*Prompt*: Count the lines in the listing below that contain the string "qUnion", and reply with the number only.

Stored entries
● ● ● ● ● ● ●

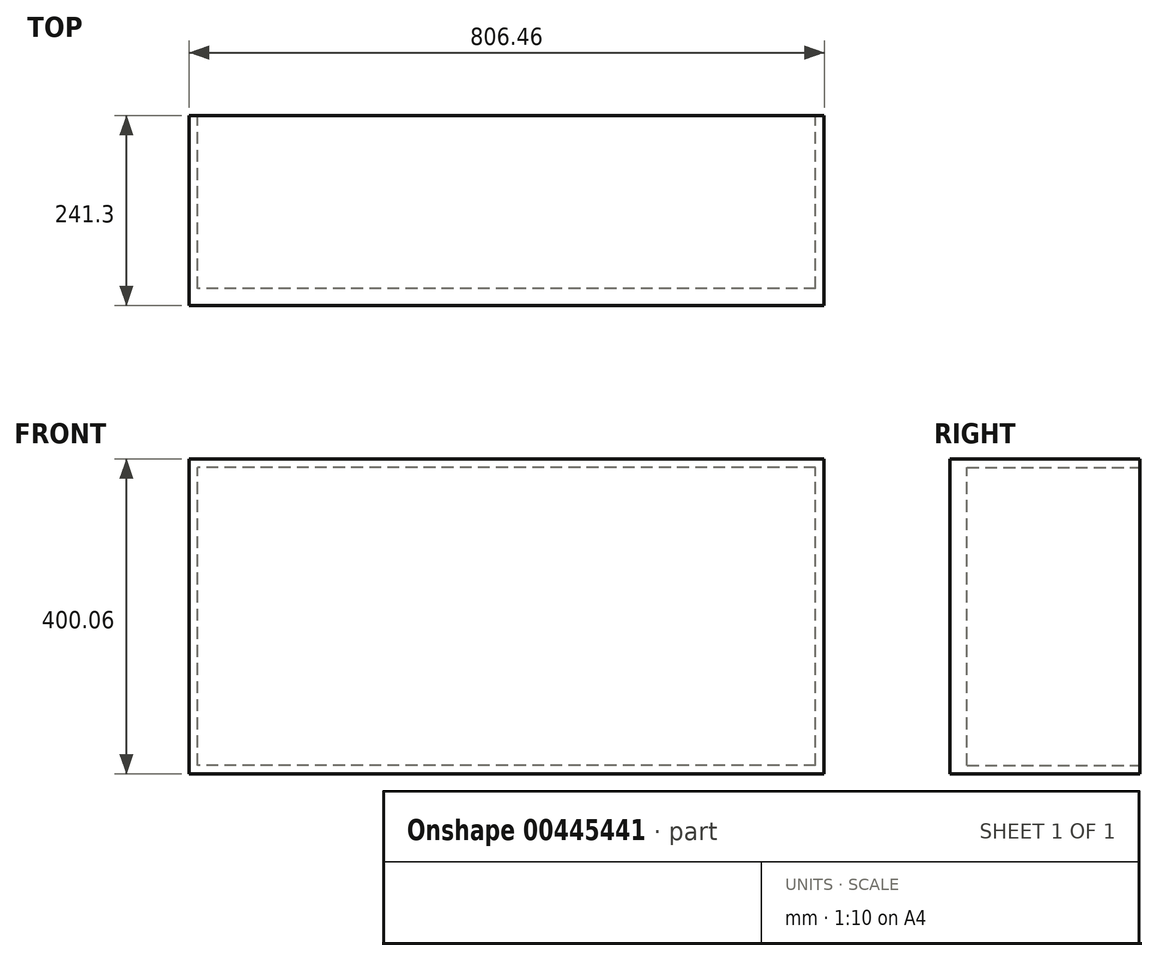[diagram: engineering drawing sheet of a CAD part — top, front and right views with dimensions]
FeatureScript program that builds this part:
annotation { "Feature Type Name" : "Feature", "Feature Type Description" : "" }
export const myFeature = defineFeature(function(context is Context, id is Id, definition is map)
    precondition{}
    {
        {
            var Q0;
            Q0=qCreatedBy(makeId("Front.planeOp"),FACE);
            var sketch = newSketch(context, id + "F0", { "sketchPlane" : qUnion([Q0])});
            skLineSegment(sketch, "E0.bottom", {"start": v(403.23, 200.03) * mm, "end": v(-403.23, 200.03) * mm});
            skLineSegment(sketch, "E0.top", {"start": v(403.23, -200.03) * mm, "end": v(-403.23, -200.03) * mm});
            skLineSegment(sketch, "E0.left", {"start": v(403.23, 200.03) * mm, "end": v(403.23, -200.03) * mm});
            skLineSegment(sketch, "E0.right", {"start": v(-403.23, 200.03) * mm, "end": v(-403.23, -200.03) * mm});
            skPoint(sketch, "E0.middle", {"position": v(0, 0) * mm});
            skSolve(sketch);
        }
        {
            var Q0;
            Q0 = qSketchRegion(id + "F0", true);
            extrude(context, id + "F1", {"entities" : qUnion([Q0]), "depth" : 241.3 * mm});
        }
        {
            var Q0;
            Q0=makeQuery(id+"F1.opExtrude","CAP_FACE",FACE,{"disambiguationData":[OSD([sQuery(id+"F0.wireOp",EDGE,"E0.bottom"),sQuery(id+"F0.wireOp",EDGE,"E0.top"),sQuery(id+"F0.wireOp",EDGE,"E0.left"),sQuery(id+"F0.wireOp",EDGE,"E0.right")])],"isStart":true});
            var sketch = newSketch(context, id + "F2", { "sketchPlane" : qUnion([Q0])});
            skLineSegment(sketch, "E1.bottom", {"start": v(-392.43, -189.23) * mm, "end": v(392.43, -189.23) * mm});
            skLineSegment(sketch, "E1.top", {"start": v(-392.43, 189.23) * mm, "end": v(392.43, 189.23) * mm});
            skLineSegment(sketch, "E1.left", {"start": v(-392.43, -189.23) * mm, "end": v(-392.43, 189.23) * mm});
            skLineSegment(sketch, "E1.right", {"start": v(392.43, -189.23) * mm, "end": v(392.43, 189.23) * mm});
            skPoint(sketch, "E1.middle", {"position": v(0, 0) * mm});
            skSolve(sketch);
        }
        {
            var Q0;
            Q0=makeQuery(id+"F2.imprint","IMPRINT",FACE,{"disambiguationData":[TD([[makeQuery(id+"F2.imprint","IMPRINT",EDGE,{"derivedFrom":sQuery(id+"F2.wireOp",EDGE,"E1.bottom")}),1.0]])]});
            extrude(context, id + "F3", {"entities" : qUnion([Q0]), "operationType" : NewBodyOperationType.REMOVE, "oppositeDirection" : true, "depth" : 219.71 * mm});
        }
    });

● ● ● ● ● ● ●

*Written answer*: 4